Make business intelligence “invisible”, Gartner advises

Business intelligence and analytics must be easier to use and better integrated into the business decision making process if employees are to use them, analyst company Gartner has warned.

Demand for real-time intelligence with which to take better decisions is growing, Gartner said. And yet, according to a survey by the company, only 30% of potential users within an organisation adopts the CIO-sponsored BI tools.

IT organisations must therefore seek to make BI more usable. "The friendlier, more transparent and therefore more 'invisible' the analytics are to users, the more broadly they will be adopted — particularly by users that have never used BI tools — and the greater the impact analytics can have on business activities," Gartner said in a statement.

This will not be easy, however. "Moving toward something that looks simple and invisible from the user's perspective will require a great deal of computing power, extended capabilities and skills, and potential complexity in information management systems.

"Business intelligence and analytics professionals should begin by identifying targeted data exploration and high-value decision-making opportunities where making analytics invisible, transparent, context-aware and accessible in real time to specific constituencies can add demonstrable value."

= DIRECTIONS =
- a) Update the Gartner article on business intelligence. Start at the words "Demand for real-time" and stop after "information management systems.", replacing "CIO-sponsored" with "IT-sponsored".
- b) According to the Gartner article on business intelligence, what share of potential users within an organization adopts the CIO-sponsored BI tools?

= EXTRACTED ENTRIES =
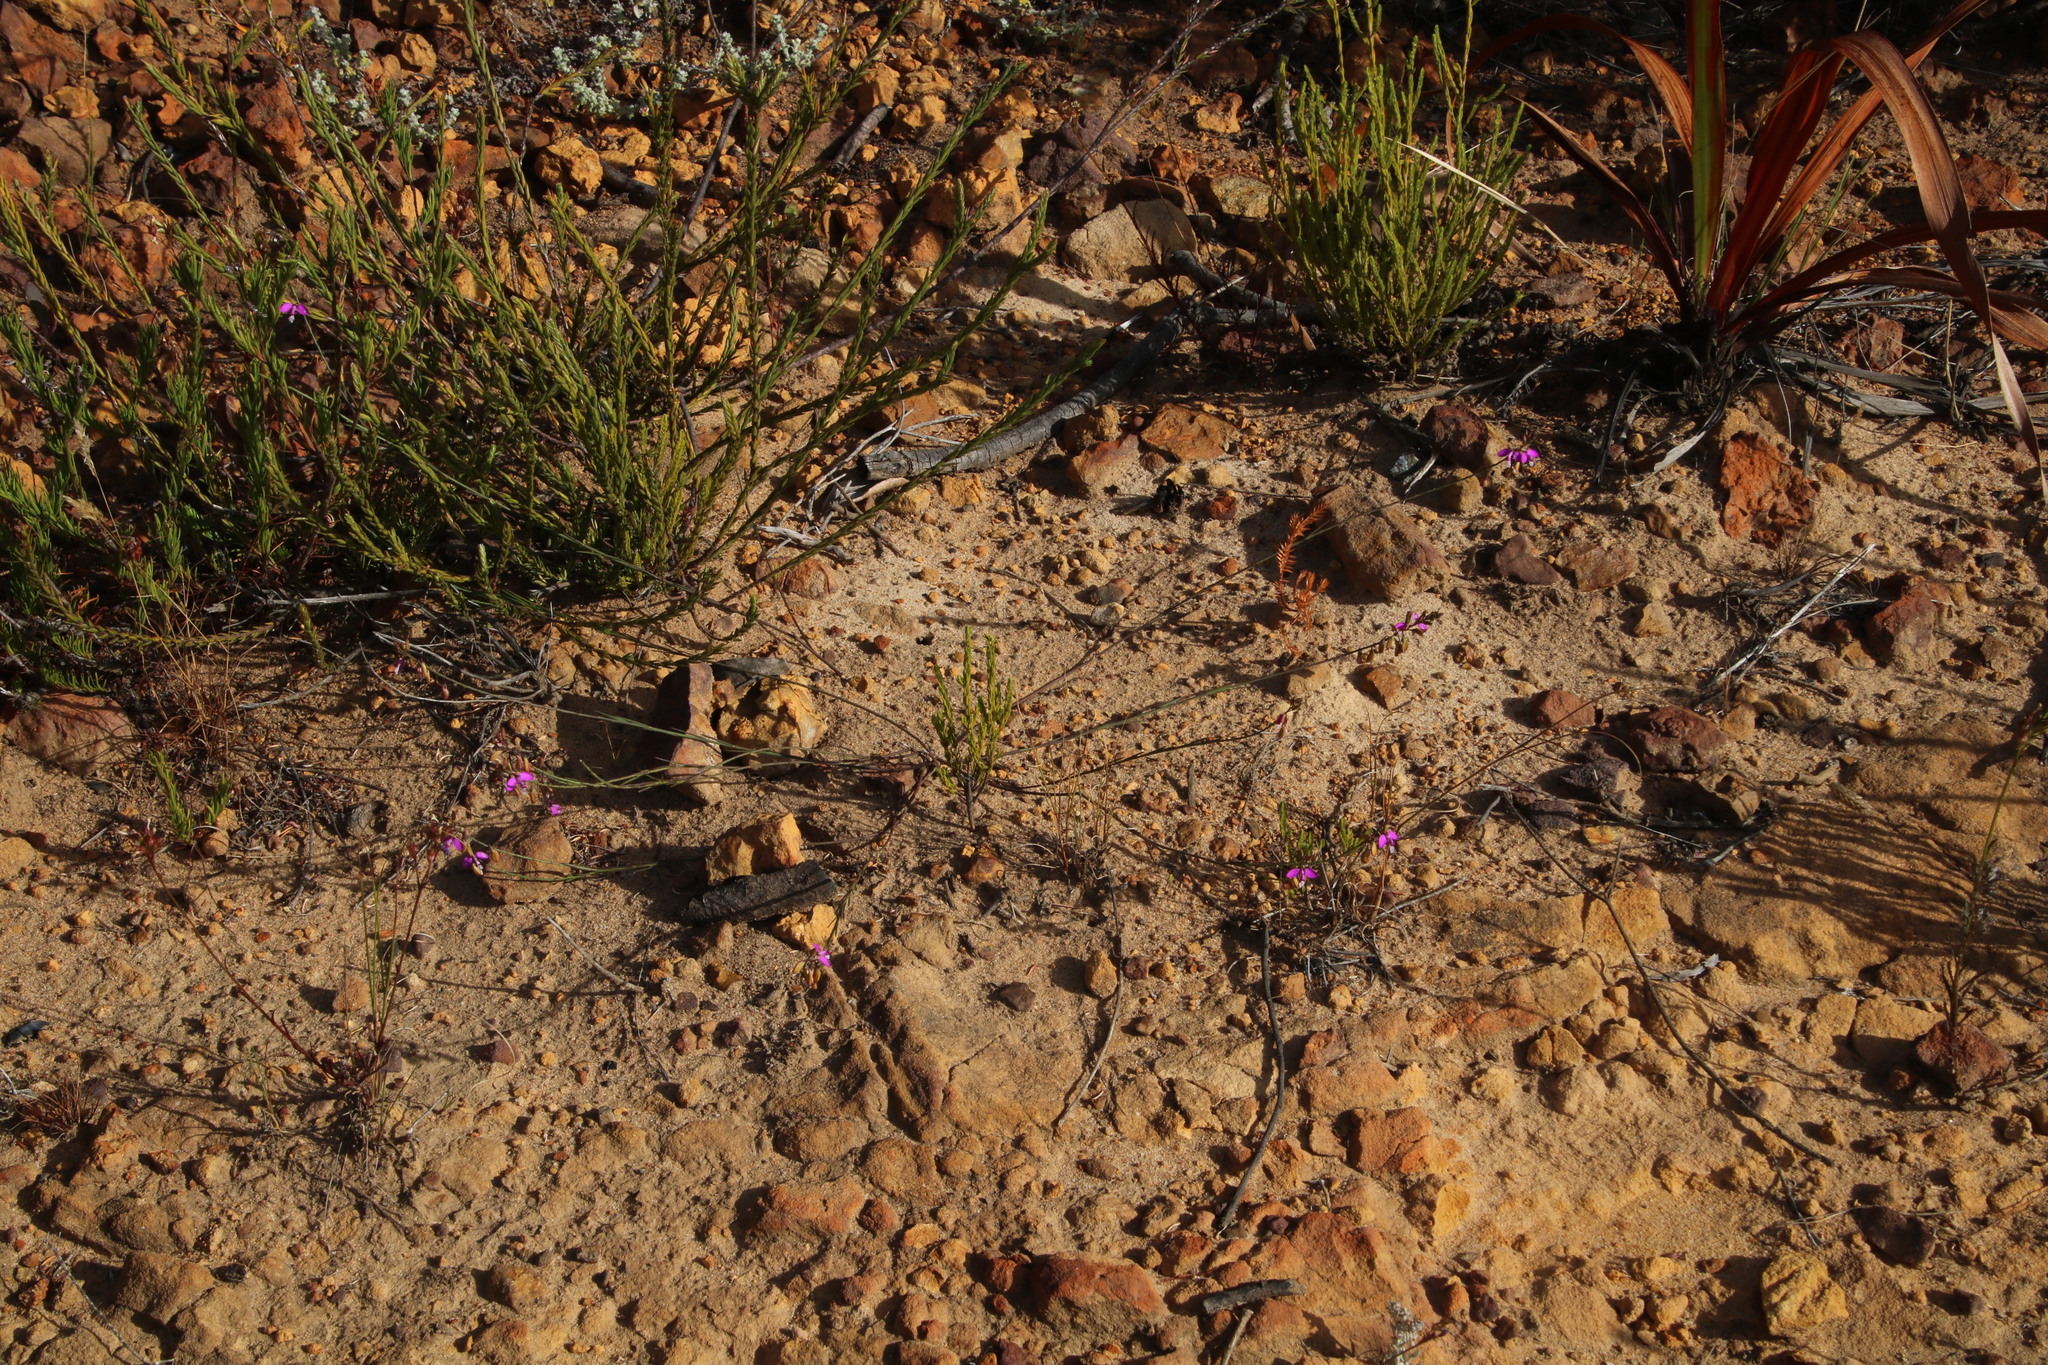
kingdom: Plantae
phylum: Tracheophyta
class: Magnoliopsida
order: Fabales
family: Polygalaceae
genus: Polygala
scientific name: Polygala garcini
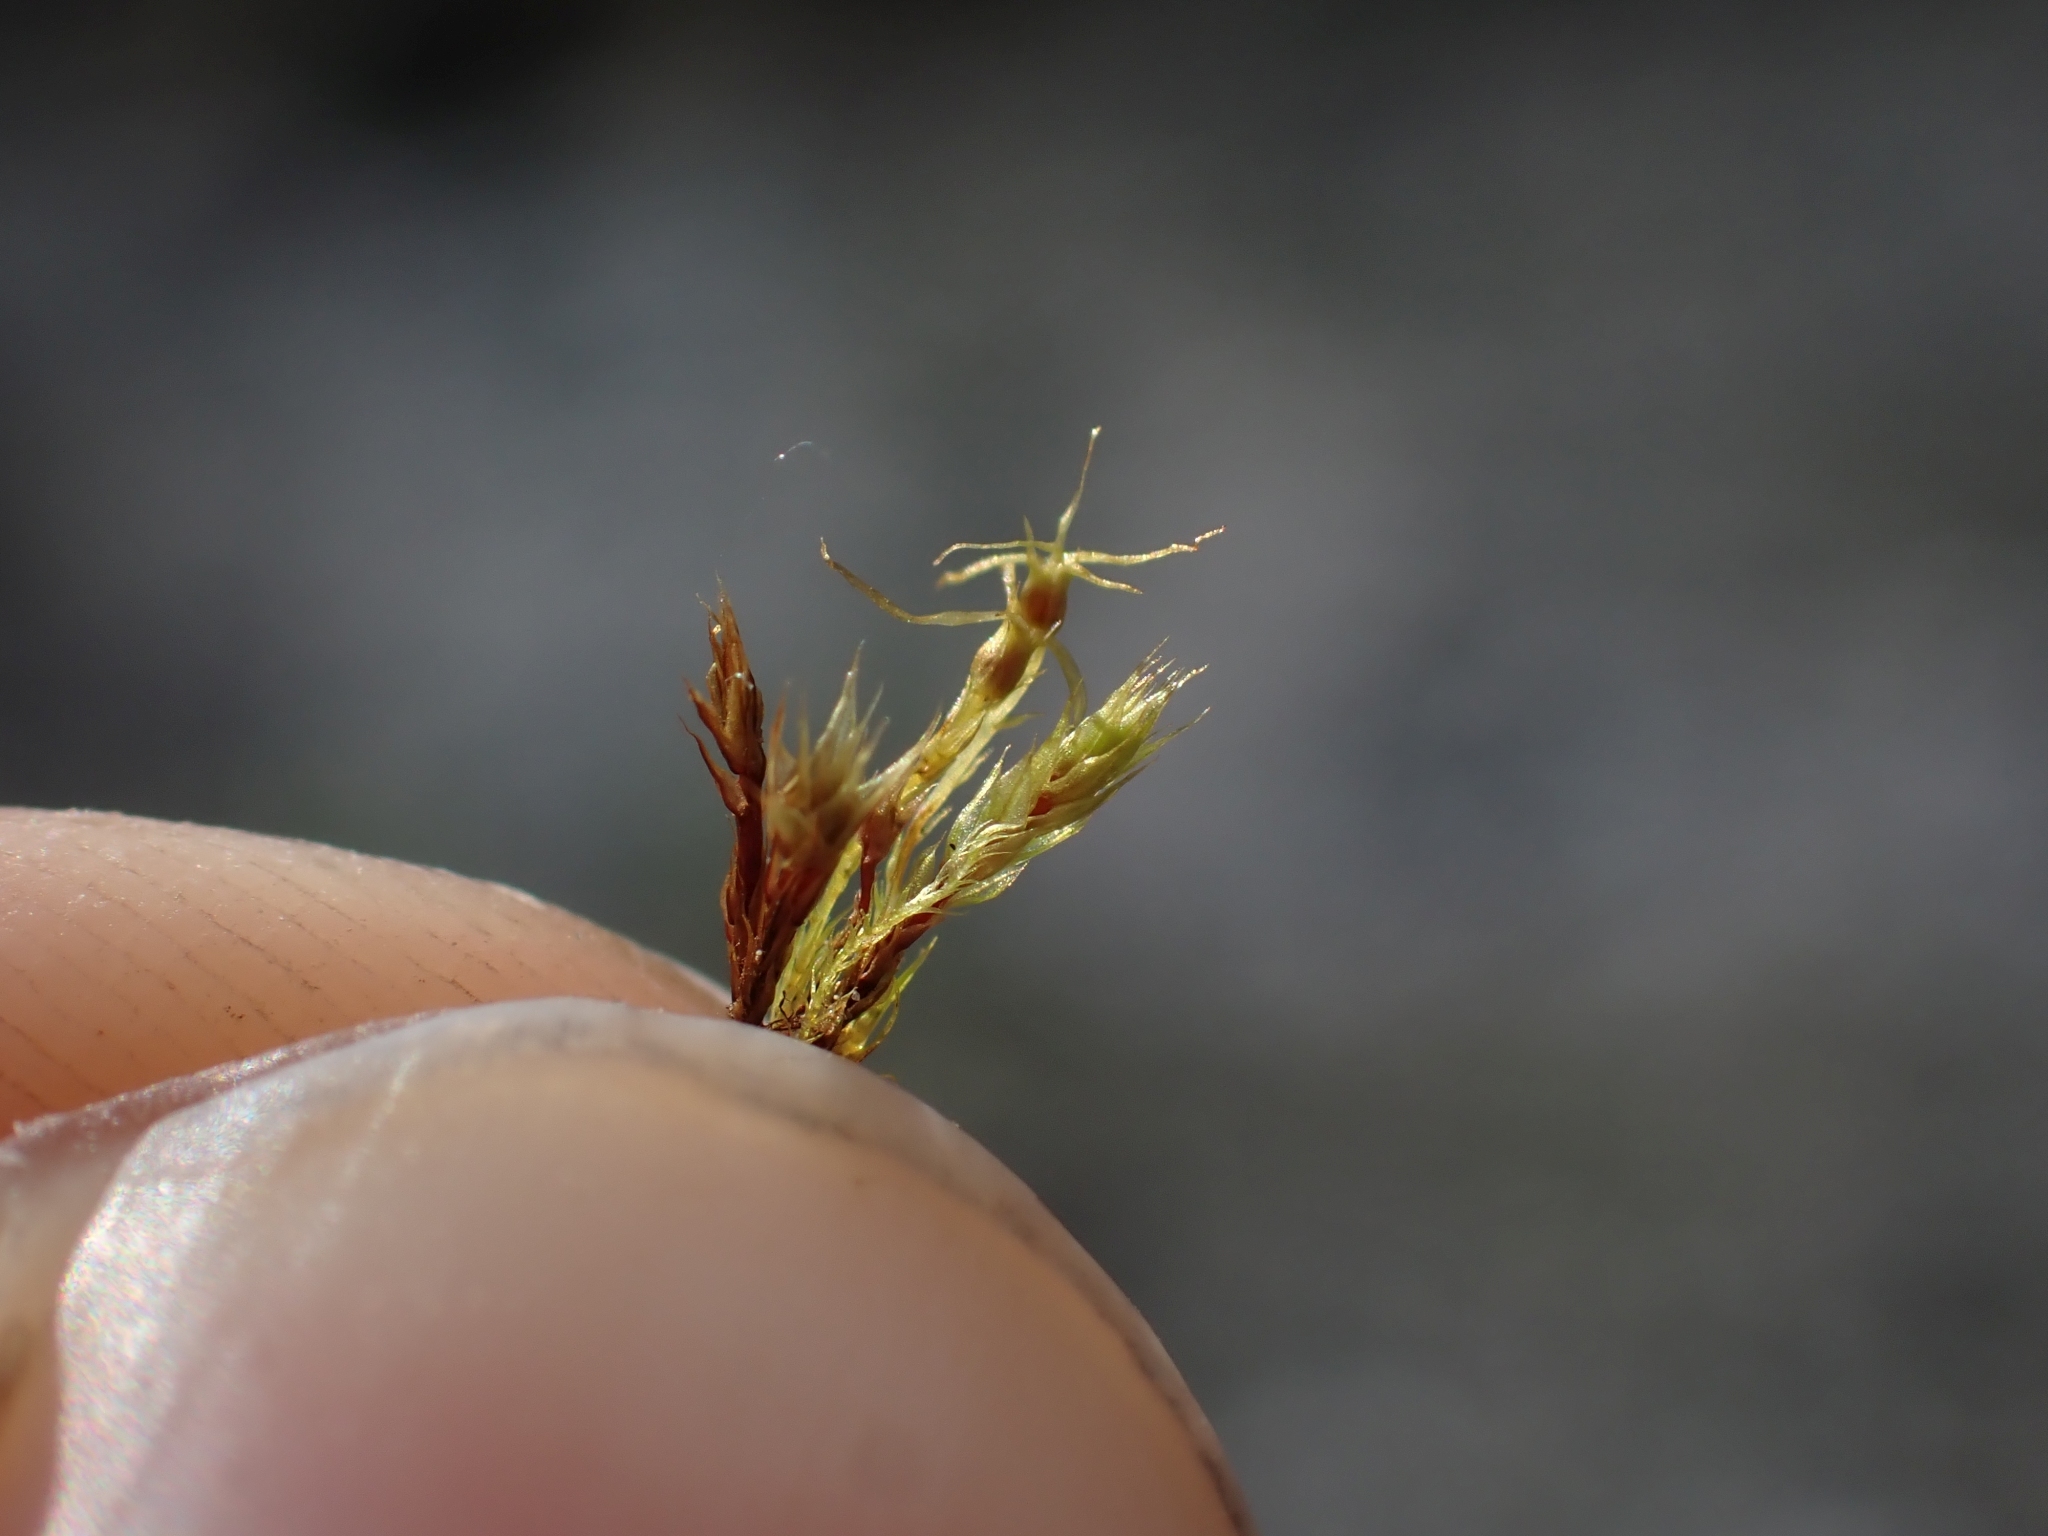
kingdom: Plantae
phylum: Bryophyta
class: Bryopsida
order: Splachnales
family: Meesiaceae
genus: Leptobryum
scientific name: Leptobryum pyriforme
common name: Golden thread moss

= TASK-BY-TASK SOLUTIONS =
- a)
Demand for real-time intelligence with which to take better decisions is growing, Gartner said. And yet, according to a survey by the company, only 30% of potential users within an organisation adopts the IT-sponsored BI tools.

IT organisations must therefore seek to make BI more usable. "The friendlier, more transparent and therefore more 'invisible' the analytics are to users, the more broadly they will be adopted — particularly by users that have never used BI tools — and the greater the impact analytics can have on business activities," Gartner said in a statement.

This will not be easy, however. "Moving toward something that looks simple and invisible from the user's perspective will require a great deal of computing power, extended capabilities and skills, and potential complexity in information management systems.

- b) Only 30%.